**WORK TASK:**
Reproduce, character for character, the lines below from the first through the one with "Meine Frage war, ob". Leave pictures out.

**DATA TO PROCESS:**
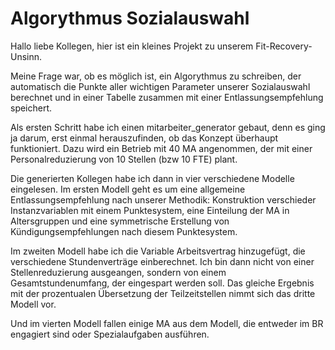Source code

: # Algorythmus Sozialauswahl
Hallo liebe Kollegen,
hier ist ein kleines Projekt zu unserem Fit-Recovery-Unsinn.

Meine Frage war, ob es möglich ist, ein Algorythmus zu schreiben, der automatisch die Punkte aller wichtigen Parameter unserer Sozialauswahl berechnet und in einer Tabelle zusammen mit einer Entlassungsempfehlung speichert.

Als ersten Schritt habe ich einen mitarbeiter_generator gebaut, denn es ging ja darum, erst einmal herauszufinden, ob das Konzept überhaupt funktioniert. 
Dazu wird ein Betrieb mit 40 MA angenommen, der mit einer Personalreduzierung von 10 Stellen (bzw 10 FTE) plant.

Die generierten Kollegen habe ich dann in vier verschiedene Modelle eingelesen.
Im ersten Modell geht es um eine allgemeine Entlassungsempfehlung nach unserer Methodik: Konstruktion verschieder Instanzvariablen mit einem Punktesystem, eine Einteilung der MA in Altersgruppen und eine symmetrische Erstellung von Kündigungsempfehlungen nach diesem Punktesystem.

Im zweiten Modell habe ich die Variable Arbeitsvertrag hinzugefügt, die verschiedene Stundenverträge einberechnet. Ich bin dann nicht von einer Stellenreduzierung ausgeangen, sondern von einem Gesamtstundenumfang, der eingespart werden soll.
Das gleiche Ergebnis mit der prozentualen Übersetzung der Teilzeitstellen nimmt sich das dritte Modell vor.

Und im vierten Modell fallen einige MA aus dem Modell, die entweder im BR engagiert sind oder Spezialaufgaben ausführen.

**YOUR SOLUTION:**
Source code

: # Algorythmus Sozialauswahl
Hallo liebe Kollegen,
hier ist ein kleines Projekt zu unserem Fit-Recovery-Unsinn.

Meine Frage war, ob es möglich ist, ein Algorythmus zu schreiben, der automatisch die Punkte aller wichtigen Parameter unserer Sozialauswahl berechnet und in einer Tabelle zusammen mit einer Entlassungsempfehlung speichert.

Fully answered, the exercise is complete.